Correlation Between Thrivent High and Federated Investors
Can any of the company-specific risk be diversified away by investing in both Thrivent High and Federated Investors at the same time? Although using a correlation coefficient on its own may not help to predict future stock returns, this module helps to understand the diversifiable risk of combining Thrivent High and Federated Investors into the same portfolio, which is an essential part of the fundamental portfolio management process.
By analyzing existing cross correlation between Thrivent High Yield and Federated Investors B, you can compare the effects of market volatilities on Thrivent High and Federated Investors and check how they will diversify away market risk if combined in the same portfolio for a given time horizon. You can also utilize pair trading strategies of matching a long position in Thrivent High with a short position of Federated Investors. Check out your portfolio center. Please also check ongoing floating volatility patterns of Thrivent High and Federated Investors.
Diversification Opportunities for Thrivent High and Federated Investors
0.35 | Correlation Coefficient |
Weak diversification
The 3 months correlation between Thrivent and Federated is 0.35. Overlapping area represents the amount of risk that can be diversified away by holding Thrivent High Yield and Federated Investors B in the same portfolio, assuming nothing else is changed. The correlation between historical prices or returns on Federated Investors and Thrivent High is a relative statistical measure of the degree to which these equity instruments tend to move together. The correlation coefficient measures the extent to which returns on Thrivent High Yield are associated (or correlated) with Federated Investors. Values of the correlation coefficient range from -1 to +1, where. The correlation of zero (0) is possible when the price movement of Federated Investors has no effect on the direction of Thrivent High i.e., Thrivent High and Federated Investors go up and down completely randomly.

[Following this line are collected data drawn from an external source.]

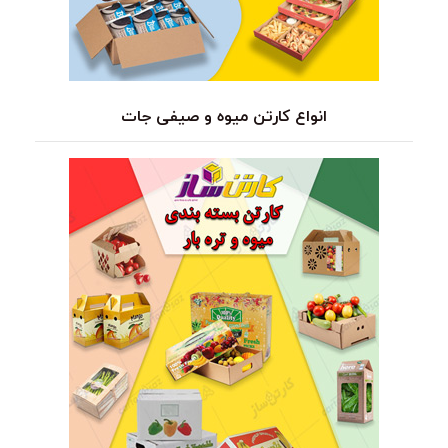
انواع کارتن میوه و صیفی جات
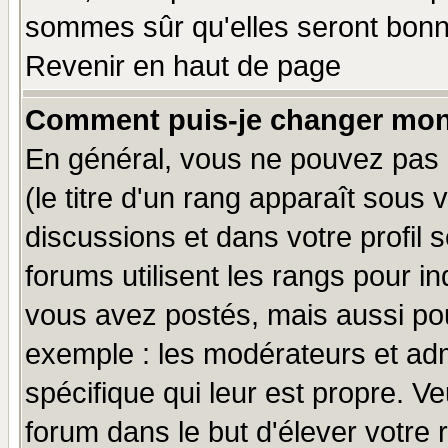
sommes sûr qu'elles seront bonn
Revenir en haut de page
Comment puis-je changer mon
En général, vous ne pouvez pas d
(le titre d'un rang apparaît sous 
discussions et dans votre profil s
forums utilisent les rangs pour 
vous avez postés, mais aussi pour 
exemple : les modérateurs et adm
spécifique qui leur est propre. Ve
forum dans le but d'élever votre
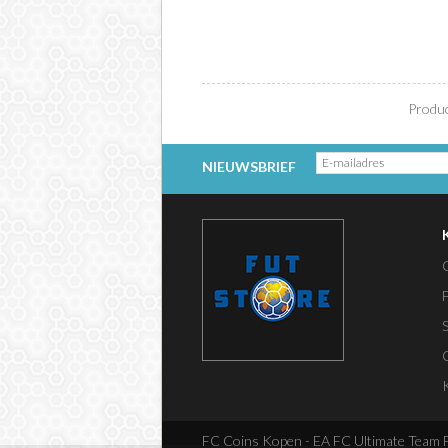
Produc
NIEUWSBRIEF
FC Coins Kopen - EA FC Ultimate Team FU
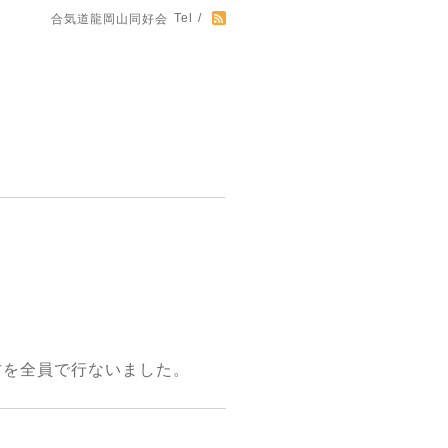
Tel /
合気道龍岡山同好会
古を全員で行ないました。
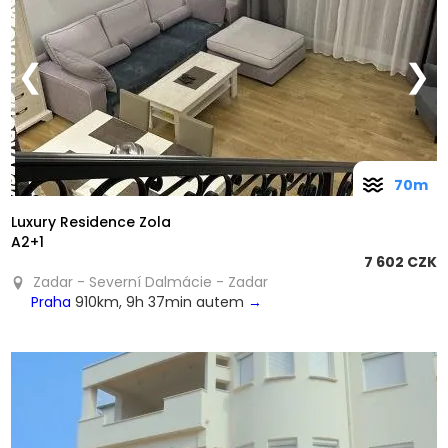
❮
❯
70m
Luxury Residence Zola
A2+1
7 602 CZK
Zadar - Severní Dalmácie - Zadar
Praha
910km, 9h 37min autem
→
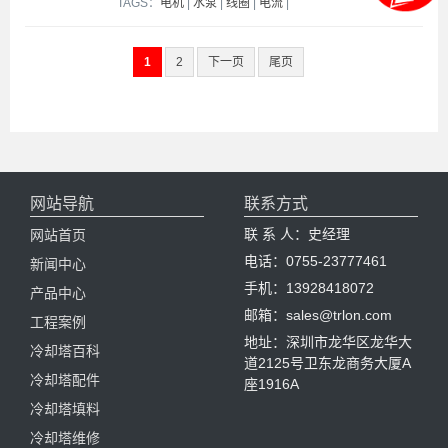
TAGS：
电机
|
水泵
|
线圈
|
电流
|
1
2
下一页
尾页
网站导航
联系方式
联 系 人：史经理
网站首页
电话：0755-23777461
新闻中心
手机：13928418072
产品中心
邮箱：sales@trlon.com
工程案例
地址：深圳市龙华区龙华大
冷却塔百科
道2125号卫东龙商务大厦A
冷却塔配件
座1916A
冷却塔填料
冷却塔维修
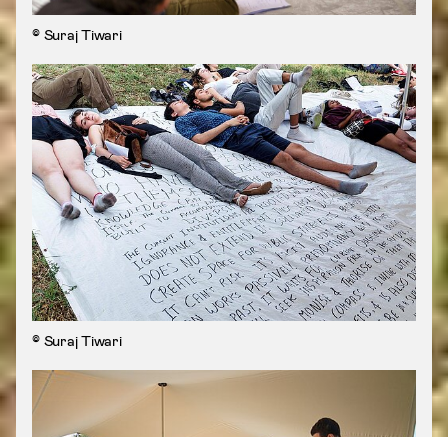
© Suraj Tiwari
© Suraj Tiwari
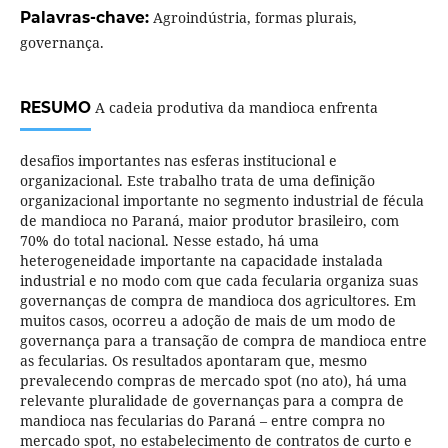
Palavras-chave:
Agroindústria, formas plurais,
governança.
RESUMO
A cadeia produtiva da mandioca enfrenta
desafios importantes nas esferas institucional e
organizacional. Este trabalho trata de uma definição
organizacional importante no segmento industrial de fécula
de mandioca no Paraná, maior produtor brasileiro, com
70% do total nacional. Nesse estado, há uma
heterogeneidade importante na capacidade instalada
industrial e no modo com que cada fecularia organiza suas
governanças de compra de mandioca dos agricultores. Em
muitos casos, ocorreu a adoção de mais de um modo de
governança para a transação de compra de mandioca entre
as fecularias. Os resultados apontaram que, mesmo
prevalecendo compras de mercado spot (no ato), há uma
relevante pluralidade de governanças para a compra de
mandioca nas fecularias do Paraná – entre compra no
mercado spot, no estabelecimento de contratos de curto e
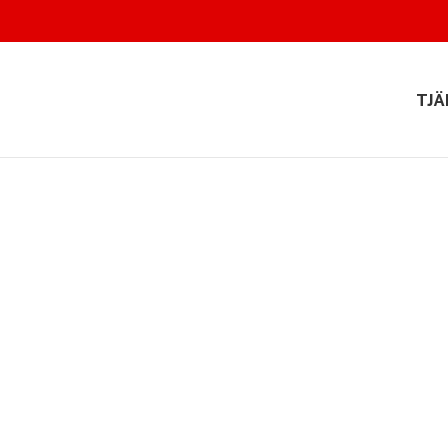
TJÄ
s Förskola 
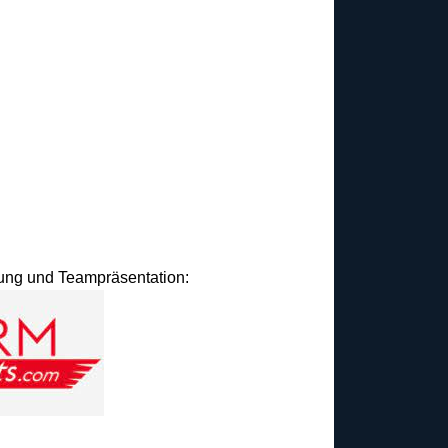
idung und Teampräsentation:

Pair Corralation between Thrivent High and Federated Investors
Assuming the 90 days horizon Thrivent High Yield is expected to generate 0.2 times more return on investment than Federated Investors. However, Thrivent High Yield is 5.04 times less risky than Federated Investors. It trades about -0.23 of its potential returns per unit of risk. Federated Investors B is currently generating about -0.18 per unit of risk. If you would invest 425.00 in Thrivent High Yield on September 27, 2024 and sell it today you would lose (4.00) from holding Thrivent High Yield or give up 0.94% of portfolio value over 90 days.
Time Period | 3 Months [change] |
Direction | Moves Together |
Strength | Very Weak |
Accuracy | 100.0% |
Values | Daily Returns |
Thrivent High Yield vs. Federated Investors B
Performance |
Timeline |
Thrivent High Yield |
Federated Investors |
Thrivent High and Federated Investors Volatility Contrast
Predicted Return Density |
Returns |
Pair Trading with Thrivent High and Federated Investors
The main advantage of trading using opposite Thrivent High and Federated Investors positions is that it hedges away some unsystematic risk. Because of two separate transactions, even if Thrivent High position performs unexpectedly, Federated Investors can make up some of the losses. Pair trading also minimizes risk from directional movements in the market. For example, if an entire industry or sector drops because of unexpected headlines, the short position in Federated Investors will offset losses from the drop in Federated Investors' long position.Thrivent High vs. Thrivent Limited Maturity | Thrivent High vs. Thrivent Income Fund | Thrivent High vs. Thrivent Large Cap | Thrivent High vs. Thrivent Large Cap |
Federated Investors vs. Federated Premier Municipal | Federated Investors vs. Blackrock Muniyield | Federated Investors vs. Diamond Hill Investment | Federated Investors vs. NXG NextGen Infrastructure |
Check out your portfolio center.Note that this page's information should be used as a complementary analysis to find the right mix of equity instruments to add to your existing portfolios or create a brand new portfolio. You can also try the Competition Analyzer module to analyze and compare many basic indicators for a group of related or unrelated entities.